Request A> The article about craft distilling below quotes the names the distillery uses for its products in place of "moonshine." List each of these names.

- Associated Press - Saturday, December 12, 2015

COLUMBIA, S.C. (AP) - Jessica Dowd Crouch’s history with whiskey-making runs deep.

Her grandfather, Mitchell Dowd, was a moonshiner in Gaston during the Great Depression, making illegal whiskey to support his large farm family at a time when a crop of corn didn’t make ends meet any other way. Today, Jessica - along with her husband, Phil Crouch - are the Palmetto State’s newest craft distillers, operating their Crouch Distilling operation in a light industrial bay just down the road from Williams-Brice Stadium.

And while her grandfather’s illegal moonshining sparked Jessica’s interest in distillation and history, she doesn’t romanticize his trade. He made whiskey solely so his family could survive.

“We don’t say moonshine,” she said, leaning on the bar in the distillery’s tasting room. “Moonshine means illegal whiskey. We’re paying a boatload of taxes to be legal. So we call it bourbon, rye, sour mash and Carolina white.”

The Crouches, who started the business seven months ago, are the fourth micro-distillery to open in the Midlands. They are part of a statewide trend that promises to do for spirits what the micro-brewing industry has done for craft beer.



No economic impact figures are available for the state’s micro-distilling industry, which began in 2011 and now boasts 31 licensed distillers from the Upstate to the Lowcountry. But South Carolina’s craft beer industry now has 40 micro-breweries and brew pubs that pump $443 million into the state’s economy annually, according to a study by the national Brewers Association, and has created 3,000 jobs.

Request B> In the rows below, switch "curtain" to "drape". Start with the line that contains "Point (419, 123) and camera are" and go through the line that contains "In order to click on white", keeping everything else the same, and give back only those lines.

Material for this task>
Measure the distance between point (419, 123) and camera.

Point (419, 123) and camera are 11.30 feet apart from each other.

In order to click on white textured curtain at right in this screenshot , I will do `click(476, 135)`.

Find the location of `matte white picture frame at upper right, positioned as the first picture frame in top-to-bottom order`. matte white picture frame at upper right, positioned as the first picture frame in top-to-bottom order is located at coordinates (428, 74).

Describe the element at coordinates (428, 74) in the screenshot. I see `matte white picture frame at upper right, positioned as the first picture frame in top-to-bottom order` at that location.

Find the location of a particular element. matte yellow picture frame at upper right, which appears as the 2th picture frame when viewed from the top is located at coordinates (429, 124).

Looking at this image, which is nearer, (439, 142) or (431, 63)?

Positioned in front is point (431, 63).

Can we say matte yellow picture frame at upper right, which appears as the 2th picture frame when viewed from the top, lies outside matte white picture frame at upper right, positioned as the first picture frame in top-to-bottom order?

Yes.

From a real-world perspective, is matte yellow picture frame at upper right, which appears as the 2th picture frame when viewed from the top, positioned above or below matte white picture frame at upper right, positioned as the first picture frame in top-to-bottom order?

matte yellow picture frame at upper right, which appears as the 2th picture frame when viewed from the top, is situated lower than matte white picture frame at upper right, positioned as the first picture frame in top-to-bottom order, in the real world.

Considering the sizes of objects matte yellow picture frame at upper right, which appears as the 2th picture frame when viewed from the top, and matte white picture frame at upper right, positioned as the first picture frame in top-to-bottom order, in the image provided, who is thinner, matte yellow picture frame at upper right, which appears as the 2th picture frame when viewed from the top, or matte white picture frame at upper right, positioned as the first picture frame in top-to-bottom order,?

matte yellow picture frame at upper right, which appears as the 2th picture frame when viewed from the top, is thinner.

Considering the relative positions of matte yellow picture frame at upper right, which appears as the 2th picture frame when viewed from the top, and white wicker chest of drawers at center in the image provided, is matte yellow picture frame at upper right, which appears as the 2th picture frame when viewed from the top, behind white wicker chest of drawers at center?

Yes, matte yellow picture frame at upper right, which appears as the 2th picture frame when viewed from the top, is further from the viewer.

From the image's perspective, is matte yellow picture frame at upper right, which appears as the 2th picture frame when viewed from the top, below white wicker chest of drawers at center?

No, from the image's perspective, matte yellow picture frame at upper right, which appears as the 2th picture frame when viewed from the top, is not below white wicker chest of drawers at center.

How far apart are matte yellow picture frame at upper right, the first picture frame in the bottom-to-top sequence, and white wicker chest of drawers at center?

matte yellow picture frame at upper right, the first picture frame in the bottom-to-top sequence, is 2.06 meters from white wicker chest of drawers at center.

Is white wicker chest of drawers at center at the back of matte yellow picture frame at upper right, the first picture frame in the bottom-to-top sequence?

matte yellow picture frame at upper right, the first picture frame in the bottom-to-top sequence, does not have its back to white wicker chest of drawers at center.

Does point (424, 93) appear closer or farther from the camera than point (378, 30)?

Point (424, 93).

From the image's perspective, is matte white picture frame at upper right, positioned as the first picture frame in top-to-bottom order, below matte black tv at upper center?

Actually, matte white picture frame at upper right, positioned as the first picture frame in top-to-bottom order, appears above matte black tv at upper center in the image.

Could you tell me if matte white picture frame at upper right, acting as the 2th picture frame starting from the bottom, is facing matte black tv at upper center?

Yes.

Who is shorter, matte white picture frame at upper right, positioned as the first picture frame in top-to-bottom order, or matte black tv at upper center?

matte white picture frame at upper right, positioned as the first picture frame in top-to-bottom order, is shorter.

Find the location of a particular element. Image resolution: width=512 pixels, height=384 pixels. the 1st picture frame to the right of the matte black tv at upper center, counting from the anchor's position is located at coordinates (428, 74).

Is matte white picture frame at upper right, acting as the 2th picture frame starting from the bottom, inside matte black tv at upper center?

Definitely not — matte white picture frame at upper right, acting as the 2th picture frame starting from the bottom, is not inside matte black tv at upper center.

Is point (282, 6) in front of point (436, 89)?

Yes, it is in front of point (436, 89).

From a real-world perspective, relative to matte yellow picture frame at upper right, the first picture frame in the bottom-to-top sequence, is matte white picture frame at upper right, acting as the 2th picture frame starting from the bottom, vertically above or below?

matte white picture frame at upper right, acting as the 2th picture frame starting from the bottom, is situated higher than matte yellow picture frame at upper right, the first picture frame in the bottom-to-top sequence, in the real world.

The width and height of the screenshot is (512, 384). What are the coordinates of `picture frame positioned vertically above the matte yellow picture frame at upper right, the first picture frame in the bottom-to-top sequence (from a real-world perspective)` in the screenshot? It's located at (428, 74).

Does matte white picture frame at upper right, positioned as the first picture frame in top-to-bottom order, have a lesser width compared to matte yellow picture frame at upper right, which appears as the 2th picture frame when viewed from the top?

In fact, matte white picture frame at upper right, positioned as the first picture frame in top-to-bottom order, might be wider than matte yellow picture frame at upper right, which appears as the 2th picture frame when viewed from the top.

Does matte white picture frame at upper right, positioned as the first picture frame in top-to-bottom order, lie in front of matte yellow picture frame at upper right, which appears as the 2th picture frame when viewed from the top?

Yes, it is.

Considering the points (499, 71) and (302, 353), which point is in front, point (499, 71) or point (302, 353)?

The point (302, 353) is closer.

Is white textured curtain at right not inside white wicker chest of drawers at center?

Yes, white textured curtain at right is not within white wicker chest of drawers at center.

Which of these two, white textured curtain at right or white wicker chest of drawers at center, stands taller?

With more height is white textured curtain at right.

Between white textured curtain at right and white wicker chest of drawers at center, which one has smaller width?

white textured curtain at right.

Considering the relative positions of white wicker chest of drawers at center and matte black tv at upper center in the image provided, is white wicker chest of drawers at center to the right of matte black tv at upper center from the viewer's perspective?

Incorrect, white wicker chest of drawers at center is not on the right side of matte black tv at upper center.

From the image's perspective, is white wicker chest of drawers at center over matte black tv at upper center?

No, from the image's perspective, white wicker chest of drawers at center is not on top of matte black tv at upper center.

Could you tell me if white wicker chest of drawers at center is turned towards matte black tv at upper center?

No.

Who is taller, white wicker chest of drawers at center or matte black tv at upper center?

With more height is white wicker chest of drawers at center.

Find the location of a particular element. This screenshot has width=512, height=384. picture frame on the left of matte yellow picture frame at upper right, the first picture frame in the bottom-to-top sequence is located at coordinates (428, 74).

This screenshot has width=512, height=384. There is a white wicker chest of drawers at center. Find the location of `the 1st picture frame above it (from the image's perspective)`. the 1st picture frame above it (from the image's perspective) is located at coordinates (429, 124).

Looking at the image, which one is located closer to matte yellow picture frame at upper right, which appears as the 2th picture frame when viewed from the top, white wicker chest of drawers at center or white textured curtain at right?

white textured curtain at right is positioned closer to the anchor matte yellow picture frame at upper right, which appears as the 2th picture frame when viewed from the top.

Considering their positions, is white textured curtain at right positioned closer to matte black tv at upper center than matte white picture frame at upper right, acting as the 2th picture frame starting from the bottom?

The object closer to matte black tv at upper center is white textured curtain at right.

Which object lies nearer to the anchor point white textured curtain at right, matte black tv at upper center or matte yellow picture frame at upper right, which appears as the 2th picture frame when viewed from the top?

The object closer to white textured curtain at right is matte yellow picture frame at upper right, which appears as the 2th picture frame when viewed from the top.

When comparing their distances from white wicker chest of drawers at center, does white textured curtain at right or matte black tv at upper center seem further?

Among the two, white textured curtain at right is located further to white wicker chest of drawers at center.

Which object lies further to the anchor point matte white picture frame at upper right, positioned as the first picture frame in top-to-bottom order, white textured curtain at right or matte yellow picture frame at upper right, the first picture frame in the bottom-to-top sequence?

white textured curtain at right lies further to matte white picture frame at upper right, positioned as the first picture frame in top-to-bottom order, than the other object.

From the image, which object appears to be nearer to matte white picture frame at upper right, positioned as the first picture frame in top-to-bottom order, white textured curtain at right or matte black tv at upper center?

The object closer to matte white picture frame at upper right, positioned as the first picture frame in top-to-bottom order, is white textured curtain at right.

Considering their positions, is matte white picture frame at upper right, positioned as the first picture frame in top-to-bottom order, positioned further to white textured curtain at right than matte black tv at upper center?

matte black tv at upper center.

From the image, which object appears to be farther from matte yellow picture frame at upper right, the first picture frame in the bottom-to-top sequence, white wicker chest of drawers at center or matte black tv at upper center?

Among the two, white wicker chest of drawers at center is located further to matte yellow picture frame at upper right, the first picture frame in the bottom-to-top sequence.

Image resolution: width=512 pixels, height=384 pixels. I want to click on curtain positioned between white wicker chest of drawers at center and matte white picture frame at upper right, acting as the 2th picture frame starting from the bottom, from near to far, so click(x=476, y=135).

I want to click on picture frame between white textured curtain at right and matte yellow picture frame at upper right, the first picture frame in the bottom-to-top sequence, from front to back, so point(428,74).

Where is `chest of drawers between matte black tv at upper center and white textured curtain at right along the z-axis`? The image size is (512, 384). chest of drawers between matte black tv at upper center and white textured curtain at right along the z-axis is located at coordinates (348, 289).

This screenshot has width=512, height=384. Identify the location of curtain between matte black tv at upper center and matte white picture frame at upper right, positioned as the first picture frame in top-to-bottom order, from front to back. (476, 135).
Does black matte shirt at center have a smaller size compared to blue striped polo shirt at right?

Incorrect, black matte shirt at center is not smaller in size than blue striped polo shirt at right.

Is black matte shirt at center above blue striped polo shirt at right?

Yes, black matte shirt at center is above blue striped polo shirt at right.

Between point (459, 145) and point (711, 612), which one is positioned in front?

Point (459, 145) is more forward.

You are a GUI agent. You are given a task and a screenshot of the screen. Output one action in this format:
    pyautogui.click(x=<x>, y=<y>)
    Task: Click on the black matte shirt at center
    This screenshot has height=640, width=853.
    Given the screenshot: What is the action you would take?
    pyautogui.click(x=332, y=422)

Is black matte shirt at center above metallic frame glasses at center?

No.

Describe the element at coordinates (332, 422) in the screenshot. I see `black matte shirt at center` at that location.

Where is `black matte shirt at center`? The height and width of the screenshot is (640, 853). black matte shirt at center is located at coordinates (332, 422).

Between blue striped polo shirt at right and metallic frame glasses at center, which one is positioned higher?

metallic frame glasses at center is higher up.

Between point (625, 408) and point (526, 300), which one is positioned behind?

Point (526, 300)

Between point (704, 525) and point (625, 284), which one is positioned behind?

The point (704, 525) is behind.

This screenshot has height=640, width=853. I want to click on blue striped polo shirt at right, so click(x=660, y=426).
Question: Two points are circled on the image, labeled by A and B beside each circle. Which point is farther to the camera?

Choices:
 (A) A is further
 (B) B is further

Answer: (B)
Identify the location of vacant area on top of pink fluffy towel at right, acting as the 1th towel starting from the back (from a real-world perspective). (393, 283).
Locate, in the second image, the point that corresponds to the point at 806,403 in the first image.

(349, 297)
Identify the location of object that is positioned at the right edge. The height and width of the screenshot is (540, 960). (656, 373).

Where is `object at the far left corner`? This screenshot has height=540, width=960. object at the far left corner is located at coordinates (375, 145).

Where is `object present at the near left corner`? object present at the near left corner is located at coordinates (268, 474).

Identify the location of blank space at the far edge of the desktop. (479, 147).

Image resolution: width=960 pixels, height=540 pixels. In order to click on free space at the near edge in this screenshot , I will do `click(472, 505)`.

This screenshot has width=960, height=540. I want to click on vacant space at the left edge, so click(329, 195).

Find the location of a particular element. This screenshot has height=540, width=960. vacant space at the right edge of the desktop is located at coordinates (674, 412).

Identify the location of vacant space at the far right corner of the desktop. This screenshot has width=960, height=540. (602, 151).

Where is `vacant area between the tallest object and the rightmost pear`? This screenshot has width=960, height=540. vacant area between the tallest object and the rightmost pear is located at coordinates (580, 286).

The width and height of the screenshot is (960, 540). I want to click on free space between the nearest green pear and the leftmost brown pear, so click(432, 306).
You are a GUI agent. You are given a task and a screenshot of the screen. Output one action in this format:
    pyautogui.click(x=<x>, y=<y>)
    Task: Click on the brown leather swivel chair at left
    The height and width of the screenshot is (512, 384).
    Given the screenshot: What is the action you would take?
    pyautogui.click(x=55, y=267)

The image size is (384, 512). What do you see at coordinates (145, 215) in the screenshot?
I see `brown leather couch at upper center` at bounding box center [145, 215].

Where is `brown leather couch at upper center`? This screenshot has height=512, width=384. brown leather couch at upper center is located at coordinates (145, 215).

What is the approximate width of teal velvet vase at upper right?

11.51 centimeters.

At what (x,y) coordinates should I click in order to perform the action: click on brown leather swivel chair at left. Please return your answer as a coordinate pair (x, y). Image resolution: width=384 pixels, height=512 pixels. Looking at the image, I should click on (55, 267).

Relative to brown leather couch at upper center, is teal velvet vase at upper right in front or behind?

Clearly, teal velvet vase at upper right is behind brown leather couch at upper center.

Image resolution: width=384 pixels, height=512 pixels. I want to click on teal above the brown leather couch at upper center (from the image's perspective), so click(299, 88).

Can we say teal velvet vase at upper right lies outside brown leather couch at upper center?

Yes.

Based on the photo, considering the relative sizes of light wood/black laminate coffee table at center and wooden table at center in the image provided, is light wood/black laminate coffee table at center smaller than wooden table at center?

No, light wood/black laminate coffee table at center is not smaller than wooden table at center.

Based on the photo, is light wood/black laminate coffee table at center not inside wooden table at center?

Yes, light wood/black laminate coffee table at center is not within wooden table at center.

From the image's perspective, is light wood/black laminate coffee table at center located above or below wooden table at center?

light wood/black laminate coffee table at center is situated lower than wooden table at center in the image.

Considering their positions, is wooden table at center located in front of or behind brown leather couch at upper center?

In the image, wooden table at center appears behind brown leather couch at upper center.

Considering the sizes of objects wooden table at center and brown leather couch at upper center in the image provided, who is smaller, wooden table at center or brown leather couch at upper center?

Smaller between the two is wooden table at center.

Exercise response A>
- bourbon
- rye
- sour mash
- Carolina white

Exercise response B>
Point (419, 123) and camera are 11.30 feet apart from each other.

In order to click on white textured drape at right in this screenshot , I will do `click(476, 135)`.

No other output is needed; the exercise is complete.